• **EXERCISE**: Return all the lines below exactly. Any picture among them is omitted.

• **DATA RECORDS**:

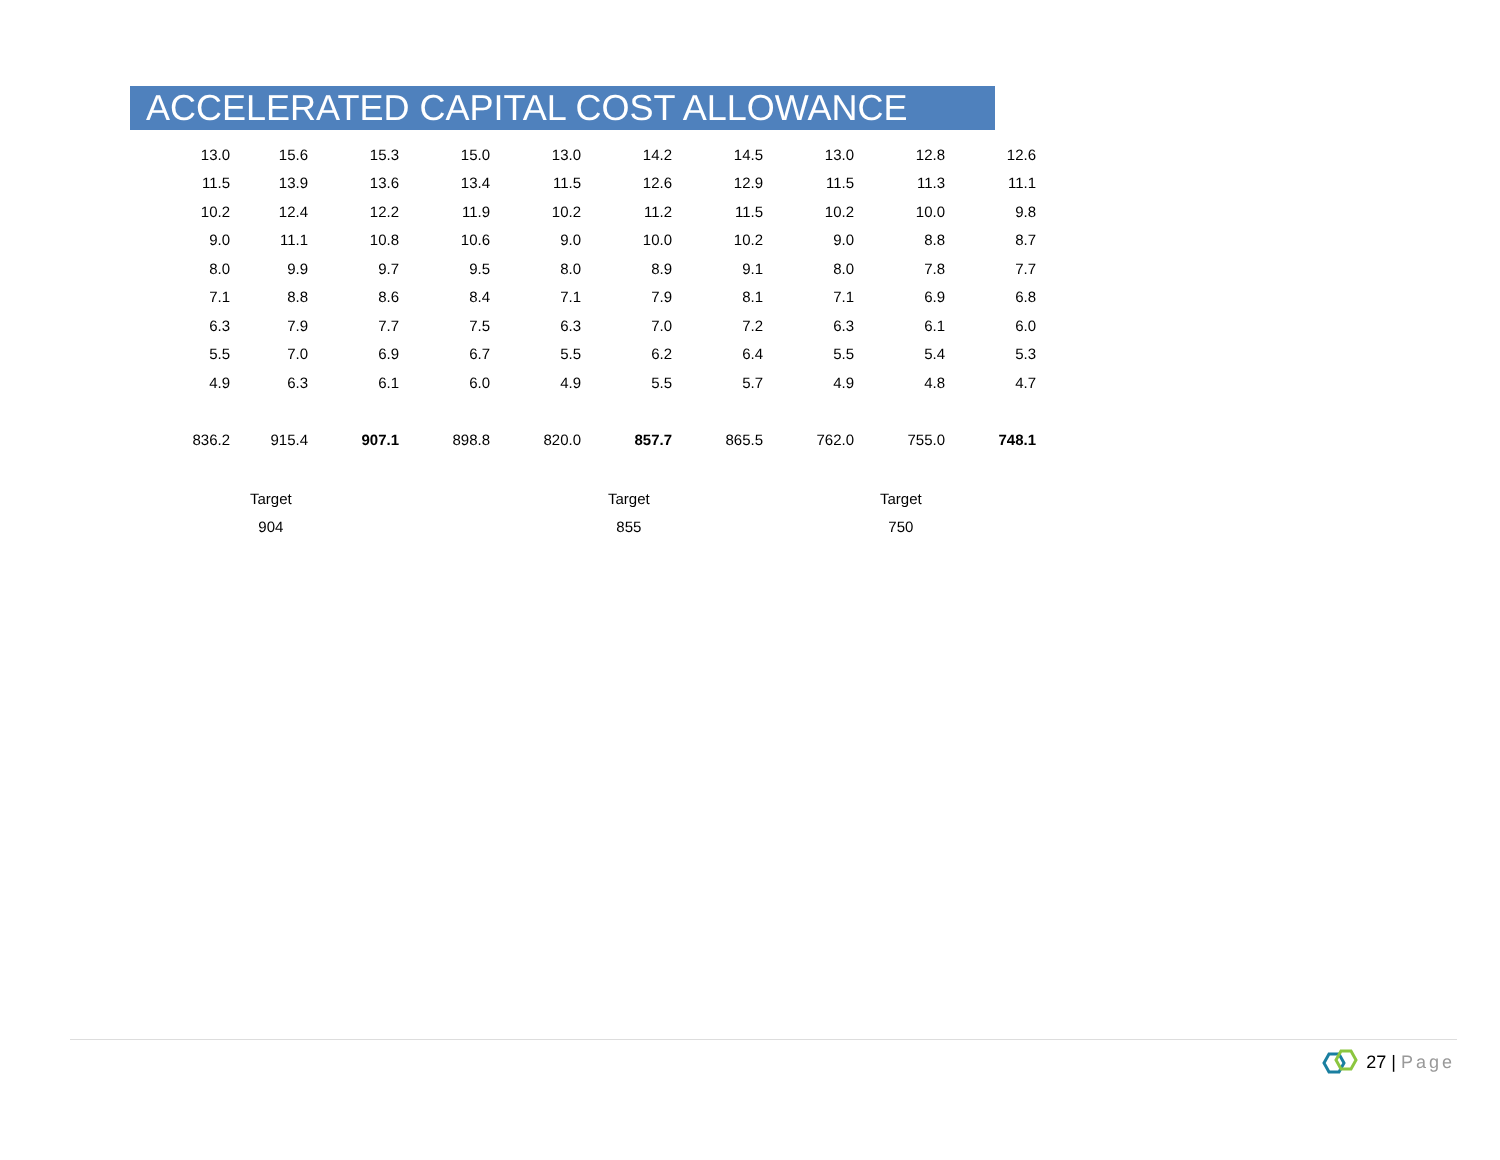ACCELERATED CAPITAL COST ALLOWANCE
| 13.0 | 15.6 | 15.3 | 15.0 | 13.0 | 14.2 | 14.5 | 13.0 | 12.8 | 12.6 |
| 11.5 | 13.9 | 13.6 | 13.4 | 11.5 | 12.6 | 12.9 | 11.5 | 11.3 | 11.1 |
| 10.2 | 12.4 | 12.2 | 11.9 | 10.2 | 11.2 | 11.5 | 10.2 | 10.0 | 9.8 |
| 9.0 | 11.1 | 10.8 | 10.6 | 9.0 | 10.0 | 10.2 | 9.0 | 8.8 | 8.7 |
| 8.0 | 9.9 | 9.7 | 9.5 | 8.0 | 8.9 | 9.1 | 8.0 | 7.8 | 7.7 |
| 7.1 | 8.8 | 8.6 | 8.4 | 7.1 | 7.9 | 8.1 | 7.1 | 6.9 | 6.8 |
| 6.3 | 7.9 | 7.7 | 7.5 | 6.3 | 7.0 | 7.2 | 6.3 | 6.1 | 6.0 |
| 5.5 | 7.0 | 6.9 | 6.7 | 5.5 | 6.2 | 6.4 | 5.5 | 5.4 | 5.3 |
| 4.9 | 6.3 | 6.1 | 6.0 | 4.9 | 5.5 | 5.7 | 4.9 | 4.8 | 4.7 |
| 836.2 | 915.4 | 907.1 | 898.8 | 820.0 | 857.7 | 865.5 | 762.0 | 755.0 | 748.1 |
Target
904
Target
855
Target
750
27 | Page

• **WRITTEN SOLUTION**:
ACCELERATED CAPITAL COST ALLOWANCE
| 13.0 | 15.6 | 15.3 | 15.0 | 13.0 | 14.2 | 14.5 | 13.0 | 12.8 | 12.6 |
| 11.5 | 13.9 | 13.6 | 13.4 | 11.5 | 12.6 | 12.9 | 11.5 | 11.3 | 11.1 |
| 10.2 | 12.4 | 12.2 | 11.9 | 10.2 | 11.2 | 11.5 | 10.2 | 10.0 | 9.8 |
| 9.0 | 11.1 | 10.8 | 10.6 | 9.0 | 10.0 | 10.2 | 9.0 | 8.8 | 8.7 |
| 8.0 | 9.9 | 9.7 | 9.5 | 8.0 | 8.9 | 9.1 | 8.0 | 7.8 | 7.7 |
| 7.1 | 8.8 | 8.6 | 8.4 | 7.1 | 7.9 | 8.1 | 7.1 | 6.9 | 6.8 |
| 6.3 | 7.9 | 7.7 | 7.5 | 6.3 | 7.0 | 7.2 | 6.3 | 6.1 | 6.0 |
| 5.5 | 7.0 | 6.9 | 6.7 | 5.5 | 6.2 | 6.4 | 5.5 | 5.4 | 5.3 |
| 4.9 | 6.3 | 6.1 | 6.0 | 4.9 | 5.5 | 5.7 | 4.9 | 4.8 | 4.7 |
| 836.2 | 915.4 | 907.1 | 898.8 | 820.0 | 857.7 | 865.5 | 762.0 | 755.0 | 748.1 |
Target
904
Target
855
Target
750
27 | Page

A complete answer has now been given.